____ Supplied material

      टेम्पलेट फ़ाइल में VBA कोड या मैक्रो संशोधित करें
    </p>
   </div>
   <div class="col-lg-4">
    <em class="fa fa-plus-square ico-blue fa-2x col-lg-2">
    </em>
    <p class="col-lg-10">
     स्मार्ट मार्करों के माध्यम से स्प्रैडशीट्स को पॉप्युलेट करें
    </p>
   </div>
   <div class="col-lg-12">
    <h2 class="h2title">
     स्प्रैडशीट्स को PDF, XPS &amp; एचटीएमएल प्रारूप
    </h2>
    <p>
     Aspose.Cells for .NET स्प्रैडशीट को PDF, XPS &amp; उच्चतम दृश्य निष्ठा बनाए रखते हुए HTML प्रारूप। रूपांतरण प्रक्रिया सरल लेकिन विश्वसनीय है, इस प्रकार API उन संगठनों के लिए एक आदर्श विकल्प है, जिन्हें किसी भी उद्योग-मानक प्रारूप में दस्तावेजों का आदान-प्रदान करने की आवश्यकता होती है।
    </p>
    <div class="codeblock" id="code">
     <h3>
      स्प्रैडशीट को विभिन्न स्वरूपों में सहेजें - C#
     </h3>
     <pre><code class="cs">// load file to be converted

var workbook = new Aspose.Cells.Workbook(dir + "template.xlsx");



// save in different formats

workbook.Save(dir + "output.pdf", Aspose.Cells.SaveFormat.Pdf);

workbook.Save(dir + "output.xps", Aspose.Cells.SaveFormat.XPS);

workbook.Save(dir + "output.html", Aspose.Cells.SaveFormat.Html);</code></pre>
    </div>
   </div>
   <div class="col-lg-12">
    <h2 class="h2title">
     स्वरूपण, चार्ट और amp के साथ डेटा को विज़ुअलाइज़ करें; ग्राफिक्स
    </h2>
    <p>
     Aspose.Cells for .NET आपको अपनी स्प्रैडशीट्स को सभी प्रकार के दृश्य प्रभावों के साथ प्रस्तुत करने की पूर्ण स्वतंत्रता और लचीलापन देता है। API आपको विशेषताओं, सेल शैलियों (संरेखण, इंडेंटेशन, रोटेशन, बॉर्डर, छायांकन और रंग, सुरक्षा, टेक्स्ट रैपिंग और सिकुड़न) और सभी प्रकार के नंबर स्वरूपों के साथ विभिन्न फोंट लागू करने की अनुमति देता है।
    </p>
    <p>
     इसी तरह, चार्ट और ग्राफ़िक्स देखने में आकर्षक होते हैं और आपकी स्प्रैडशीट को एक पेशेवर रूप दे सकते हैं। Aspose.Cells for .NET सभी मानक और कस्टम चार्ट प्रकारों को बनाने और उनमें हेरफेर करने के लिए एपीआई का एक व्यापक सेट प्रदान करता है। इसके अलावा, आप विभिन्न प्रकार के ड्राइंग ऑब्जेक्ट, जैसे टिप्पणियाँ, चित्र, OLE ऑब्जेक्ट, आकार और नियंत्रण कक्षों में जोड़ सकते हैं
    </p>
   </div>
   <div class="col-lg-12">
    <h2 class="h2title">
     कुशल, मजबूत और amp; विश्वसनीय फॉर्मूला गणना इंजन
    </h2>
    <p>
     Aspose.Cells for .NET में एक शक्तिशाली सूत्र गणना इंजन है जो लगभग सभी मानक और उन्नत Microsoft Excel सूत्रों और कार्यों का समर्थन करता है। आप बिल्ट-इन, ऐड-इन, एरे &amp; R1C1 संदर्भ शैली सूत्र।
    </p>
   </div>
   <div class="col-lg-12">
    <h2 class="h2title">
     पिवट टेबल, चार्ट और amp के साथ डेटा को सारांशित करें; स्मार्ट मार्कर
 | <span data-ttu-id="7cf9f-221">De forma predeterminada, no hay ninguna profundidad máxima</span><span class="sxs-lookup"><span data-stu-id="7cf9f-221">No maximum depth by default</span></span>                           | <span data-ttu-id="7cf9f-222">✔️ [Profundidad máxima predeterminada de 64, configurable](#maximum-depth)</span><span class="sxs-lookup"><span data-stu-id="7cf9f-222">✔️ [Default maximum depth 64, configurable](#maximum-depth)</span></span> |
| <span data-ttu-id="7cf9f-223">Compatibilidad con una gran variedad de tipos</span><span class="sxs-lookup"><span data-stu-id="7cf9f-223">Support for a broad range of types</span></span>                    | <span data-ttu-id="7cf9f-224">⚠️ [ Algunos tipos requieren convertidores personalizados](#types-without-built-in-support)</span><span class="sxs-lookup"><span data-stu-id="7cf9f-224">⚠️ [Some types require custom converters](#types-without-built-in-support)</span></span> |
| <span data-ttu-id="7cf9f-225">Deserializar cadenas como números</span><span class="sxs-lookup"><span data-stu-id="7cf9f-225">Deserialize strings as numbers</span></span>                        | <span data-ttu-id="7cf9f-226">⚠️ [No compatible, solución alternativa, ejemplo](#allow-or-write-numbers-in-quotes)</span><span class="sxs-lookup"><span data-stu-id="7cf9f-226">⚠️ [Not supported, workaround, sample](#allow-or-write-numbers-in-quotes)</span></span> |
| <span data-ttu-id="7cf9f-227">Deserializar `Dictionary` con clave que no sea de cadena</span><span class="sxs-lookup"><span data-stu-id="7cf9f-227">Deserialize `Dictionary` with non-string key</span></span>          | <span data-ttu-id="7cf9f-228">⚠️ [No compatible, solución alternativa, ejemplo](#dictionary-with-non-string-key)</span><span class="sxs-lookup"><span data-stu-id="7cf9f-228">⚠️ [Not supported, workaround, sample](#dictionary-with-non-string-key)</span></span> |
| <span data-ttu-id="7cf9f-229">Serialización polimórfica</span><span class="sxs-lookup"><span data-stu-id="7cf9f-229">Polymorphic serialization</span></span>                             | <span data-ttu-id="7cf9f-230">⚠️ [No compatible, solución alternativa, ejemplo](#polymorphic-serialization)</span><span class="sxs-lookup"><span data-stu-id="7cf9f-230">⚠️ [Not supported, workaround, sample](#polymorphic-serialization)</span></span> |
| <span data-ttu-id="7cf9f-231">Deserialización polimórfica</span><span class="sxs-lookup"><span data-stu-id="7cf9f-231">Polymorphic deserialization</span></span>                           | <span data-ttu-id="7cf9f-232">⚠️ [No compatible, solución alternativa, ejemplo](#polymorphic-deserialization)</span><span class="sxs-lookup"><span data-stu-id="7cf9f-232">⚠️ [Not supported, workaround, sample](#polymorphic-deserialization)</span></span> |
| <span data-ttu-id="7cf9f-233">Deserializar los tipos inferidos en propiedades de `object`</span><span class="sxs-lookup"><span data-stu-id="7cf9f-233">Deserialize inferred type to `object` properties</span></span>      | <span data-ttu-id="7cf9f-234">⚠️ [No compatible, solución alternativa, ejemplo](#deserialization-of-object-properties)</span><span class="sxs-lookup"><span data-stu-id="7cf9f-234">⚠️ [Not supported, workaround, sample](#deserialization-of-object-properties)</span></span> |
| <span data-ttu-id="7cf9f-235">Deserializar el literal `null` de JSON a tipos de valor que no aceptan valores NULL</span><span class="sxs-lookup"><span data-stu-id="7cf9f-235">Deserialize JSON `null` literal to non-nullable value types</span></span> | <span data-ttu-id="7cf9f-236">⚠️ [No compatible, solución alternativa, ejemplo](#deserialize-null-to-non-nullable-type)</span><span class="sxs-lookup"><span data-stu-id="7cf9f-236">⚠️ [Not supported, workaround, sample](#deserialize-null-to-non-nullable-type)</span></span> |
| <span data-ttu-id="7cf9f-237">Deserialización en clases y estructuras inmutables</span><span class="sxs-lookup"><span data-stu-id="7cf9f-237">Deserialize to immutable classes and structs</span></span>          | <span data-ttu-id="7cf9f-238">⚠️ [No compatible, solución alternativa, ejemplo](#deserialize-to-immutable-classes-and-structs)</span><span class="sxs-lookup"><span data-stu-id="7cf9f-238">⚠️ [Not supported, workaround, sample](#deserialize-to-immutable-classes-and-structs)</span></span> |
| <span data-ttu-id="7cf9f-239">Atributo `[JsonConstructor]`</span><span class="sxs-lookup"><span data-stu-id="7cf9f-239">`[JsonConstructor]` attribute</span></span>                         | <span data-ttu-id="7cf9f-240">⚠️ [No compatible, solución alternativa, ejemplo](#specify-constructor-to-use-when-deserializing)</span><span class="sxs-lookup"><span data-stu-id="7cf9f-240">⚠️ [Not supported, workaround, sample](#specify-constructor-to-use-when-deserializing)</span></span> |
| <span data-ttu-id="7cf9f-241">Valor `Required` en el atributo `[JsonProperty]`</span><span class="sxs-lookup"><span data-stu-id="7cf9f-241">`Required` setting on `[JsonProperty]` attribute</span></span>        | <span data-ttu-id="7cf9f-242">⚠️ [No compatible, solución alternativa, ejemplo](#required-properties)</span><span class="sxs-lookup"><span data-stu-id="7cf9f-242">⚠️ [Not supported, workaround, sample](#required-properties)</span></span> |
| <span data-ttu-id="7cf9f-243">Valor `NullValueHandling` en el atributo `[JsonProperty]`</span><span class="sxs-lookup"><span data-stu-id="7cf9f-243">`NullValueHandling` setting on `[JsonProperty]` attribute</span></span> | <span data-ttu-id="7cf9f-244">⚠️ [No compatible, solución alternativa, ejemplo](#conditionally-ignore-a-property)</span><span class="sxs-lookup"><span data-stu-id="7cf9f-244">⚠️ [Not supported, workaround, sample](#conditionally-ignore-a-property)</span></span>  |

________
____ Supplied material

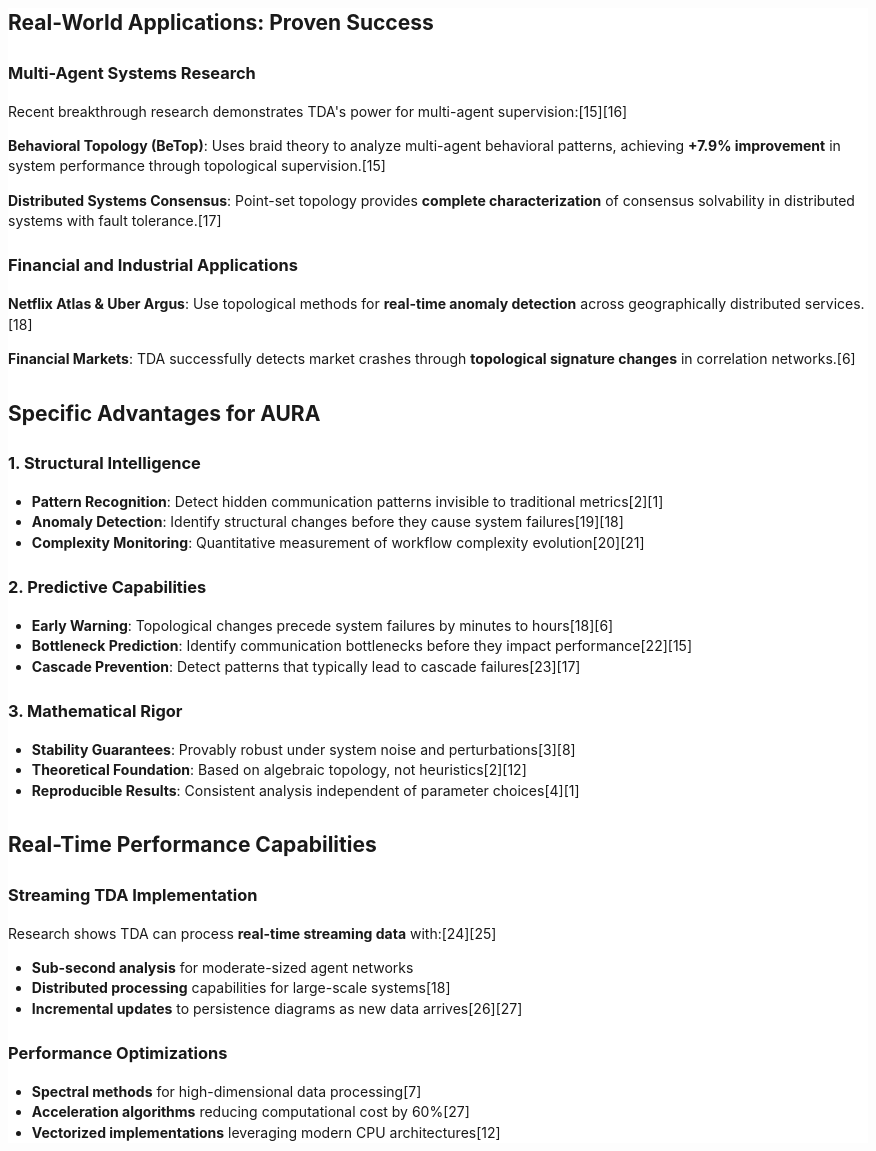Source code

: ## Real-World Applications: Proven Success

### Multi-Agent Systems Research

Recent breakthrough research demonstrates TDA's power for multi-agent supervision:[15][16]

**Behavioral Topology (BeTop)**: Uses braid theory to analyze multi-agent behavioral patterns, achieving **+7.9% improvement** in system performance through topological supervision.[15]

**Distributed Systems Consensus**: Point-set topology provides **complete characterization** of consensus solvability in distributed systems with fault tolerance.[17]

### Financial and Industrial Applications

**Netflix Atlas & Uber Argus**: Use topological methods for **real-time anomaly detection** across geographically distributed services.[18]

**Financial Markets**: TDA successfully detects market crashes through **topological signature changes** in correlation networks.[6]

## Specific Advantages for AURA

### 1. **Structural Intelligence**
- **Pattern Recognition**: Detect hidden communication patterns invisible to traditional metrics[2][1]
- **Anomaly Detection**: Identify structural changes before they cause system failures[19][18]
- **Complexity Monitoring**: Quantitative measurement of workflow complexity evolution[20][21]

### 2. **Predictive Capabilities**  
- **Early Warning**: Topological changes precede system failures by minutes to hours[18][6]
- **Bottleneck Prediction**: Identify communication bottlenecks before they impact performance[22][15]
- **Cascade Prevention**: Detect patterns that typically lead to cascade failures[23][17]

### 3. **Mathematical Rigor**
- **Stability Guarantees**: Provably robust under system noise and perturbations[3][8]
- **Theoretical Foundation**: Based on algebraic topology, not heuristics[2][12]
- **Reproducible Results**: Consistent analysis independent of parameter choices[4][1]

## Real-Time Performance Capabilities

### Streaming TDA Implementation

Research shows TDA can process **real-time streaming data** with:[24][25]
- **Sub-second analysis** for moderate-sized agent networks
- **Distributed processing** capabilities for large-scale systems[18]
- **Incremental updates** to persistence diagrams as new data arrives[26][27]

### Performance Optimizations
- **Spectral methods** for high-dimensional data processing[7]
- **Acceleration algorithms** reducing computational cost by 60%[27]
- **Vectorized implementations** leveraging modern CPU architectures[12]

________
____ Supplied material

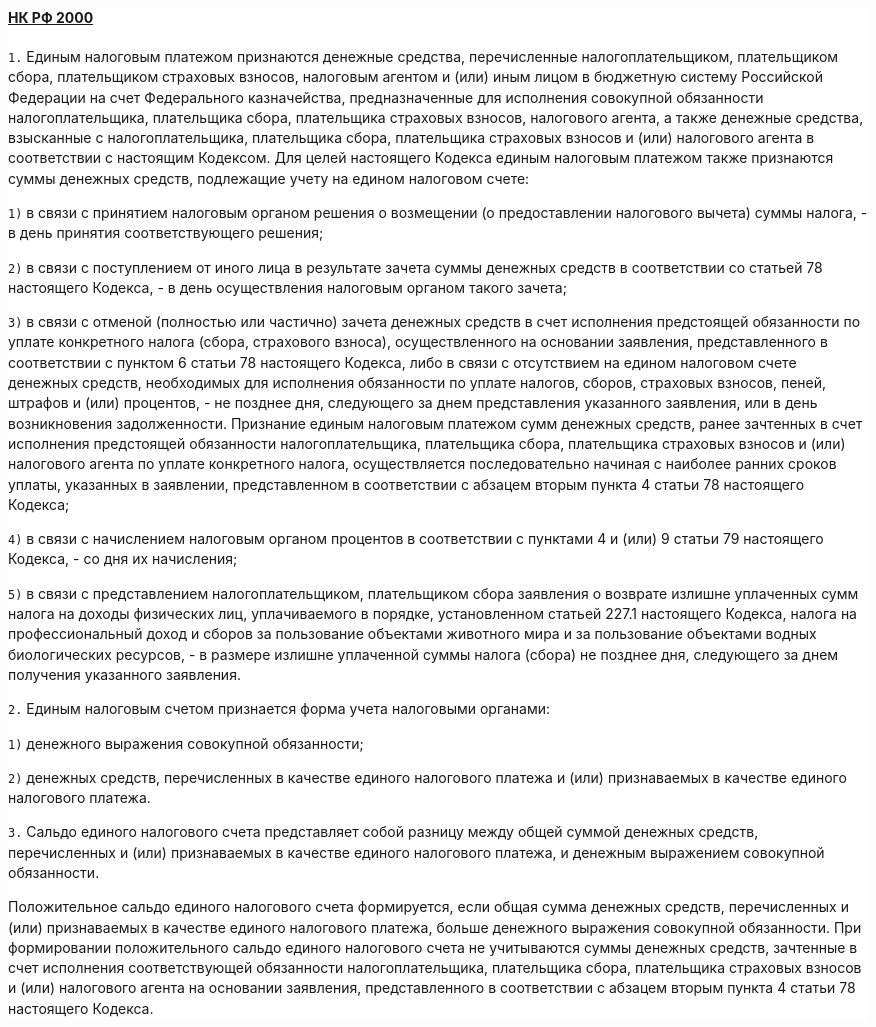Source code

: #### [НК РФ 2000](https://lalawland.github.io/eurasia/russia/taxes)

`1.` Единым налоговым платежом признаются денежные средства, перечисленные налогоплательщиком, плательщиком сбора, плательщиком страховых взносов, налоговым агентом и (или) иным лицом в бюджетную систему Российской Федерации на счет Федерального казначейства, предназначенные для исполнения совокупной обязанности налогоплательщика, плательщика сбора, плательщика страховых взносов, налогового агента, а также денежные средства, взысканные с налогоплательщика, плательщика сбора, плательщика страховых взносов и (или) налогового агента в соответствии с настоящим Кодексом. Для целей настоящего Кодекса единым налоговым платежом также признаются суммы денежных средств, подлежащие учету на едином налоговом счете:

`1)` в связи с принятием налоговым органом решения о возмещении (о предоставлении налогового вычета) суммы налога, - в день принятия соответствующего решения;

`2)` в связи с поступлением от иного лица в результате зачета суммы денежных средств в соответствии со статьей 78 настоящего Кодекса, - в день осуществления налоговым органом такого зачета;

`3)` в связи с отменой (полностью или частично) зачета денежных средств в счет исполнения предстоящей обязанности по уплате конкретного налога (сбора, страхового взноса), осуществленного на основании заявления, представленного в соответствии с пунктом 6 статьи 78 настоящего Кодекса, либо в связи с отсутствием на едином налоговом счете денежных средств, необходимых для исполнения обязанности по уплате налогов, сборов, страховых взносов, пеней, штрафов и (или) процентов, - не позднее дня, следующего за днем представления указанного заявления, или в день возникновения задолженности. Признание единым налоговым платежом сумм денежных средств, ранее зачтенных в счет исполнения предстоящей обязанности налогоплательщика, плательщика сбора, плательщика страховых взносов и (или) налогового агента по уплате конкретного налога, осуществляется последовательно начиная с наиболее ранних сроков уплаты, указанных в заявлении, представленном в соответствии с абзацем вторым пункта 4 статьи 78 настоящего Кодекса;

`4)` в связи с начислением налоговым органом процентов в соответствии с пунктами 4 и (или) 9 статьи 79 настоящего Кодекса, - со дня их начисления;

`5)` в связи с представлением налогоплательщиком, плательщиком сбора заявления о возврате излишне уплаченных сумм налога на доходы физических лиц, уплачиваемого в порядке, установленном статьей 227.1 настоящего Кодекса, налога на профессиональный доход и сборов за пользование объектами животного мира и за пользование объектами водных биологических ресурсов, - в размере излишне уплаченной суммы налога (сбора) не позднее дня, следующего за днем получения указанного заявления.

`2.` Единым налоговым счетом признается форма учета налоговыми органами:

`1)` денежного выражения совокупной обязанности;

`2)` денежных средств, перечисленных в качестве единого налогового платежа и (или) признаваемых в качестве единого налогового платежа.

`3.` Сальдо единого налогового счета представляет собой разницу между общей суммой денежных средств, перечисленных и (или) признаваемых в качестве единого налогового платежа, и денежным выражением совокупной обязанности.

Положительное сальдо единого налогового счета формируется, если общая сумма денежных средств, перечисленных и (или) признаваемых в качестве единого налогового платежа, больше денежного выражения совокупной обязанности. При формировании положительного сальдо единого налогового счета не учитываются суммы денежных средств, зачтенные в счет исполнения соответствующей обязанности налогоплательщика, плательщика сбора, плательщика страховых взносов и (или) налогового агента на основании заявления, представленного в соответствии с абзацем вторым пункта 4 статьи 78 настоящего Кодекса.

________

#### Job item:
Look above for the line with "- **Sub-second analysis**" and the line with "### Performance Optimizations". Write out those two lines and all the lines between them, exactly, and no others.

#### Task result:
- **Sub-second analysis** for moderate-sized agent networks
- **Distributed processing** capabilities for large-scale systems[18]
- **Incremental updates** to persistence diagrams as new data arrives[26][27]

### Performance Optimizations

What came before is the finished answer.